Ich bin so frei. Tja, und jetzt bin ichs nicht nur, jetzt hab ich auch. Frei. Aus lauter Langeweile mach ich dann schon mal so Assoziationsspielchen mit mir selbst. Heute morgen dachte zum Beispiel: Island. Und dann ging es los: Island – Blond – Badezimmer – Badezimmerschrank – Schublade – Haarfarbe. Islandblond. So. Da hatte sich der Sprachkreis verhängnisvoll geschlossen Vorher, noch früher am Morgen hatte ich nämlich noch ein Musikvideo von Marilyn gesehen, ein paar Erinnerungen nachgehangen und gedacht ” Ach,Mimiken, Haare färben könntesse au ma widder, Zeit hasse ja gezz genuch, mach ma.” Damit war der Gedanke zur Reife gekommen, am Ende der assozi-irren Reihe nahm ich also ein klein Pülleken “Islandblond” und ging, immer noch nicht frisch, ans Werk. Mich drängte es nach Veränderung, Erhellung des Lebens, – da kam mir das isländische Platinblond gerade recht. Eine Stunde später machte ich, nun waschmöhrchenblond. die bittere Erfahrung, daß die Falten am Hals gar nicht weggegangen waren. Ich band mir fix ein fesches Halstuch um, griff unverzüglich zur Silbertönung und startete den nächsten Spülgang. Watt soll ich sagen… Die Farbe war gut, aber die Haare irgendwie … zu lang. Ich wollte jetzt auch gar nicht mehr aussehen wie Marylin Monroe, die hatte ja nie ein Halstuch tragen müssen. Mir war jetzt mehr nach Pink. Annie Lennox. Oder Mariza. Ich also erstmal die halbe Geltube in die sterilisierten Handflächen und den ganzen Wischmob hinter die Ohren und ran an den Kopp gepappt. Ein Blick in den Spiegel… Die Frau darin sah aus wie eine gealterte Meg Ryan aber immernoch in “French Kisses”. Sie wissen schon, die Szenen, in denen Sie so verzweifelt mit den Armen rudert und die Augen verdreht. Womit wir dann auch schon wieder in Frankreich wären, der Leichtigkeit des Seins und Marilyn Monroe. Ich setzte sofort! die Brille ab und tastete hektisch nach Make-up, Lippenstift und Wimperntusche..

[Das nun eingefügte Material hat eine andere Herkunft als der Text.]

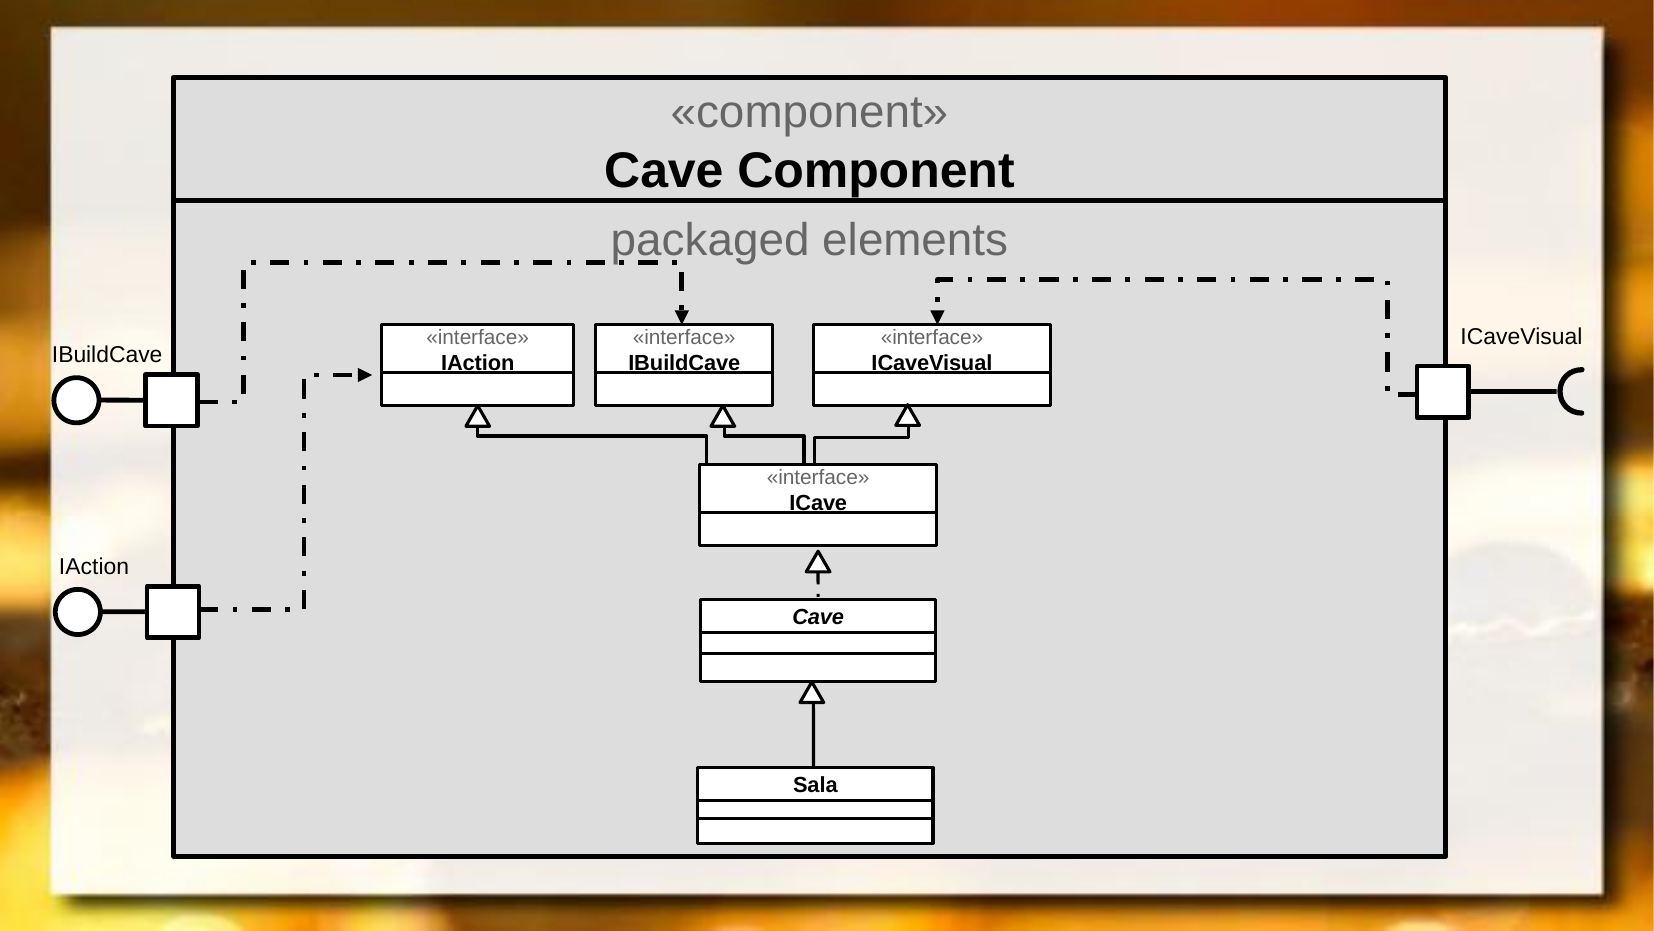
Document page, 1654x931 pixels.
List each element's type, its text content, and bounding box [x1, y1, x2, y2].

text_box IAction [44, 543, 218, 586]
text_box [813, 372, 1051, 426]
text_box «interface» ICaveVisual [813, 324, 1051, 372]
picture [0, 0, 1654, 931]
text_box [55, 589, 101, 635]
text_box [595, 372, 773, 427]
text_box IBuildCave [37, 332, 198, 376]
text_box «interface» ICave [699, 464, 937, 512]
text_box [147, 586, 199, 638]
text_box «interface» IBuildCave [595, 324, 773, 372]
text_box Cave [700, 599, 936, 632]
text_box Sala [697, 767, 934, 800]
text_box [700, 632, 936, 703]
text_box [53, 377, 99, 423]
text_box ICaveVisual [1445, 313, 1619, 378]
text_box [145, 376, 198, 427]
text_box packaged elements [173, 200, 1446, 857]
text_box [806, 551, 830, 572]
text_box «component» Cave Component [173, 77, 1446, 200]
text_box [699, 512, 937, 546]
text_box [697, 800, 934, 844]
text_box [1417, 366, 1469, 418]
text_box «interface» IAction [381, 324, 574, 372]
text_box [1559, 378, 1582, 414]
text_box [381, 372, 574, 427]
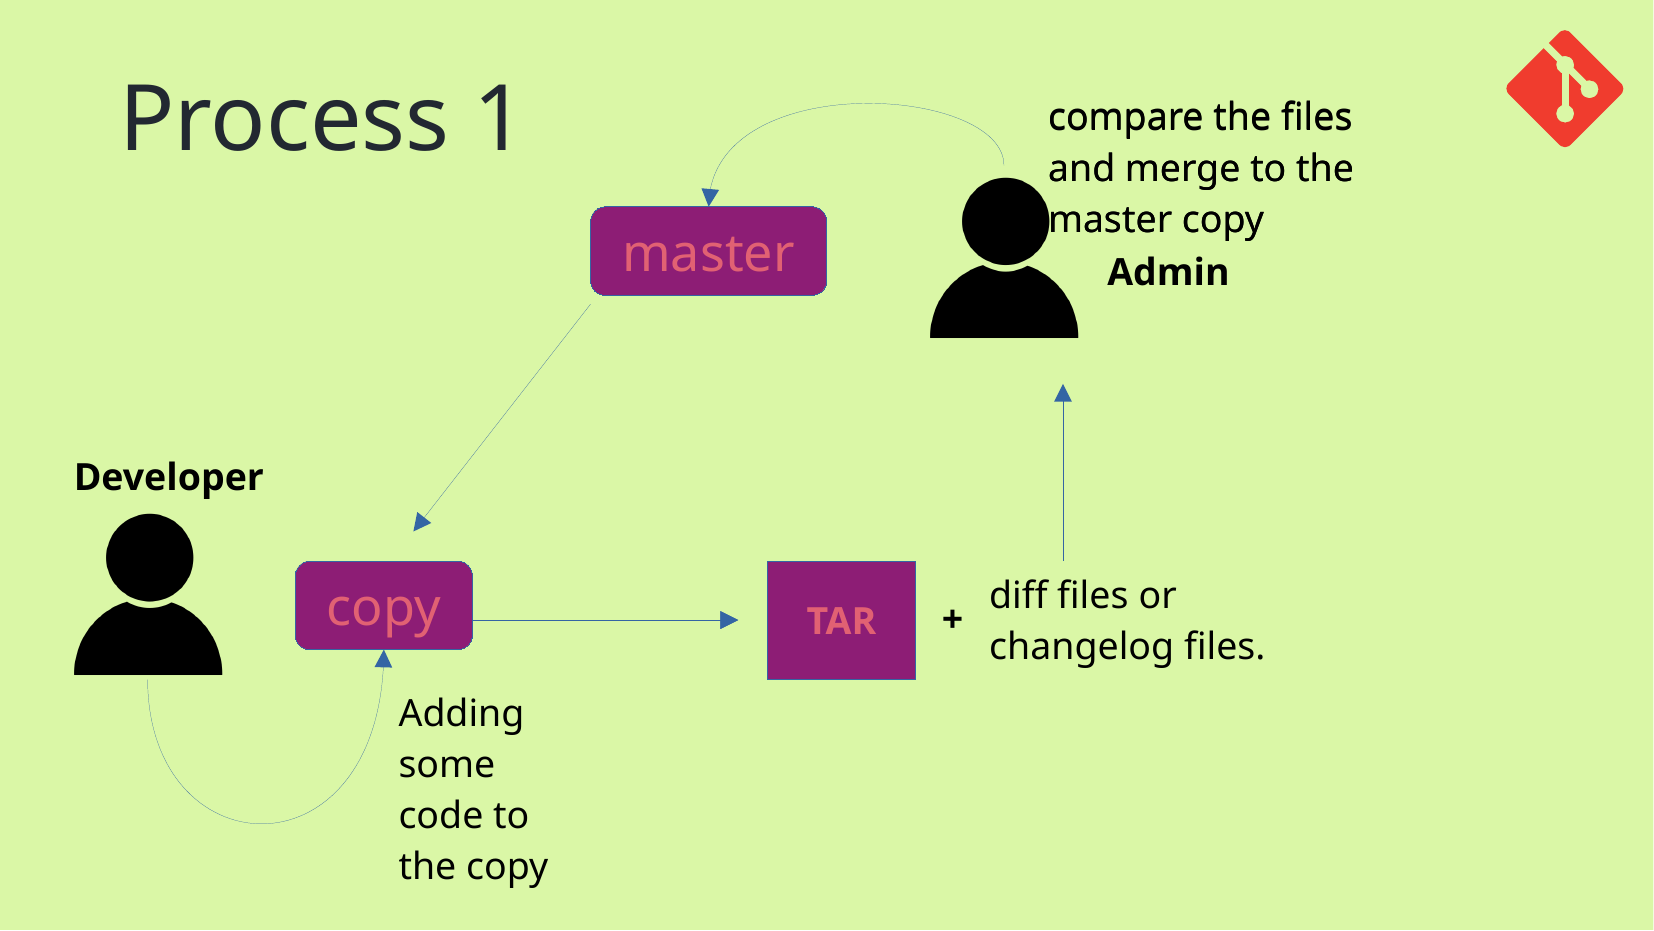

Wie es weiterging? Gar nicht. Es ging nicht weiter. Ich bin ohne Brille auf dem Weg zum Schreibtisch gegen die nächstbeste Tür gerannt, sitze jetzt hier und schwanke zwischen Schere und Pudelmütze. Aber wie auch immer ich mich entscheide, völlig egal wie ich dann aussehe: Es sieht ja keiner. Sitzen alle zu Hause.